TA: Oddly, the older I get, the more optimistic I become about the possibilities of film, cinema, movies, whatever you want to call it, as a medium. I think for the way it brings together so many different arts, because of the fact that there is a kind of existential bond between the representation and the thing being represented, because of the way that it can take us to different places, give us an insight into lives that are very different from our own, show us things that we can never possibly see, describe an aspect of reality that hasn’t been acknowledged. That was idea of Kieslowski in his early documentaries, which have always been important to me; the idea of describing something. He was responding to a particular situation in Poland in the 1960s and 1970s, where there was this great divide between reality as it was officially acknowledged by the newspapers and the televisions and the state-controlled media and reality as it was experienced by people in their actual lives. He thought that if you could describe the actual reality, that was the necessary first step in order to change reality; that something has to be described before it can be talked about and changed; that reality has to be acknowledged before there can be a discussion about it. I think that motion pictures remains a particularly powerful medium for creating these descriptions.

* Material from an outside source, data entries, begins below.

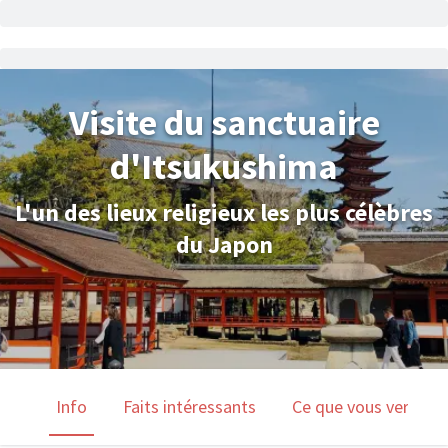
Visite du sanctuaire
d'Itsukushima
L'un des lieux religieux les plus célèbres
du Japon
Info
Faits intéressants
Ce que vous verrez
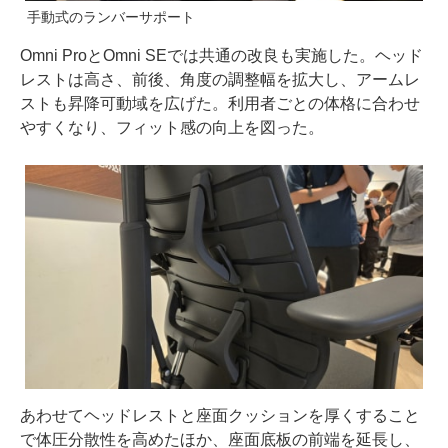
手動式のランバーサポート
Omni ProとOmni SEでは共通の改良も実施した。ヘッド
レストは高さ、前後、角度の調整幅を拡大し、アームレ
ストも昇降可動域を広げた。利用者ごとの体格に合わせ
やすくなり、フィット感の向上を図った。
あわせてヘッドレストと座面クッションを厚くすること
で体圧分散性を高めたほか、座面底板の前端を延長し、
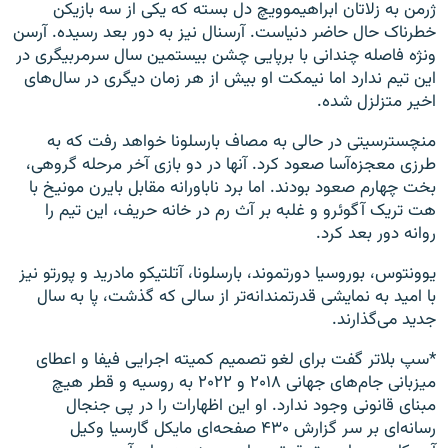
ژرمن به زلاتان ابراهیموویچ دل بسته که یکی از سه بازیکن
خطرناک حال حاضر دنیاست. آرسنال نیز به دور بعد رسیده. آرسن
ونژه فاصله چندانی با برپایی چشن بیستمین سال سرمربیگری در
این تیم ندارد اما نیمکت او بیش از هر زمان دیگری در سال‌های
اخیر متزلزل شده.
منچسترسیتی در حالی به مصاف بارسلونا خواهد رفت که به
طرزی معجزه‌آسا صعود کرد. آنها در دو بازی آخر مرحله گروهی،
بخت چهارم صعود بودند. اما برد ناباورانه مقابل بایرن مونیخ با
هت تریک آگوئرو و غلبه بر آث رم در خانه حریف، این تیم را
روانه دور بعد کرد.
یوونتوس، بوروسیا دورتموند، بارسلونا، آتلتیکو مادرید و پورتو نیز
با امید به نمایشی قدرتمندانه‌تر از سالی که گذشت، پا به سال
جدید می‌گذارند.
*سپ بلا‌تر گفت برای لغو تصمیم کمیته اجرایی فیفا و اعطای
میزبانی جام‌های جهانی ۲۰۱۸ و ۲۰۲۲ به روسیه و قطر هیچ
مبنای قانونی وجود ندارد. او این اظهارات را در پی جنجال
رسانه‌ای بر سر گزارش ۴۳۰ صفحه‌ای مایکل گارسیا وکیل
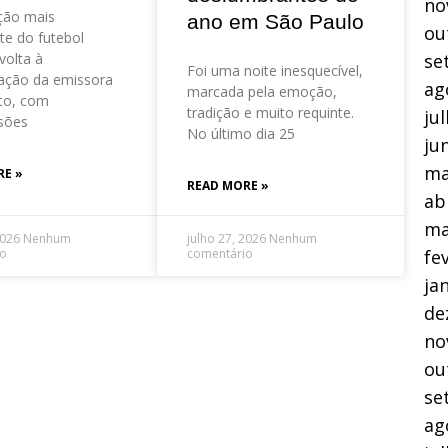
no
ção mais
ano em São Paulo
ou
te do futebol
volta à
se
Foi uma noite inesquecível,
ação da emissora
ag
marcada pela emoção,
to, com
tradição e muito requinte.
ju
sões
No último dia 25
ju
ma
RE »
READ MORE »
ab
ma
2026
Nenhum
julho 27, 2026
Nenhum
io
comentário
fe
ja
de
no
ou
se
ag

On the other hand, I do find myself disappointed by what’s actually being produced and I find myself disappointed by the difficulties that films that, to me, come closer to these hopes that I have, find in being distributed, in reaching an audience that I think exists for them. And, I find myself disappointed by the discourse that surrounds movies and by the culture of movies, I guess you’d say. Which is, you know a little hard to say, because I’m well aware of the efforts of so many people to work on it and improve it and I’m appreciative that work and I think of myself as a kind of a modest worker in that sense as well as making movies. I think we need to find a way to…well, I think we need to become a little more militant about issues of cultural politics, maybe we need to be a little more militant about political issues in general. We need to be more outraged about things we’ve gotten cynical about–about things we all know but somehow, someway, some part of us accepts. Just for example, the way in which television insults and dehumanizes its’ audience is something that in some sense we’ve become so used to that we’ve lost our sense of outrage over it.

UD: I don’t want to take up your whole afternoon here, but maybe just to wrap up briefly; are you from Los Angeles?

TA: I moved here when I was three years old, so…and I’ve lived here most of the rest of my life. When I was a kid, I spent one semester in New York City, going to school there. It was an experience that I am deeply grateful for and it gave me a love of New York City, which I actually liked a lot better than Los Angeles. But as it happens, aside from that and a period of ten years, about ten years, when I moved away because of jobs, I’ve continued to live here. When I was a young person, I actually wanted to move to New York when I got out of college. For various reasons, it didn’t work out and I came back and kind of accepted it. When I did move away, that was a period from 1976-1987, I did end up deciding that I did want to move back here and I did. So I’ve lived here again for the past 20 years. So I would consider myself, I don’t know if “native” is the word, but this is definitely the place where my roots are, for better or for worse, and the place I feel at home.